What this task involves:
Take from the records below each line that holds "left".

Material provided:

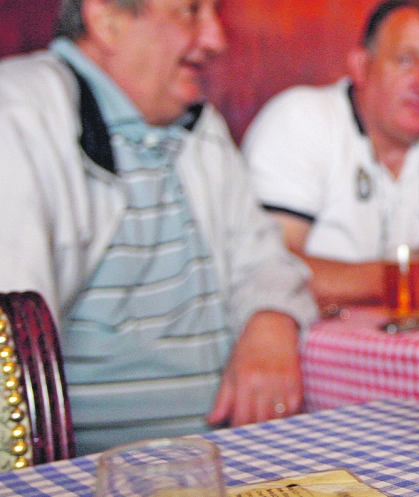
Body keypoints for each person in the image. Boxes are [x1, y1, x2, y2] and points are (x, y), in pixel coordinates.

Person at [0, 0, 318, 454]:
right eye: (190, 11)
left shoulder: (197, 125)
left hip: (222, 457)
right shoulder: (18, 113)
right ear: (107, 19)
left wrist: (270, 320)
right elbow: (9, 346)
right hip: (86, 470)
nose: (216, 39)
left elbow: (263, 258)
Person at [242, 0, 419, 315]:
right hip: (311, 340)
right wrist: (411, 273)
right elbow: (267, 269)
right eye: (406, 60)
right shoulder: (299, 120)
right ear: (360, 66)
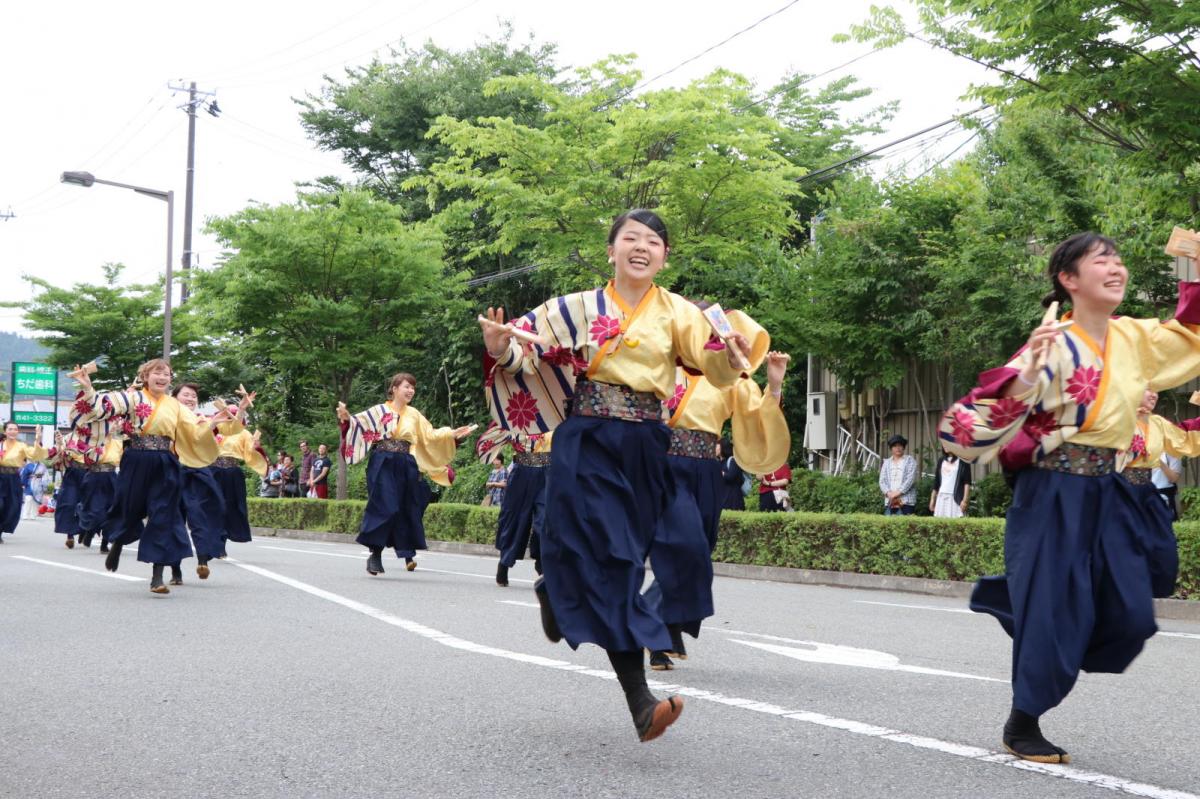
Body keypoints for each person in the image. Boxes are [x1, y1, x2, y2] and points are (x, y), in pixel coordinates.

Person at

Exercise output:
left shoulder: (197, 125)
left hip: (222, 457)
left wrist: (270, 320)
left elbow: (263, 258)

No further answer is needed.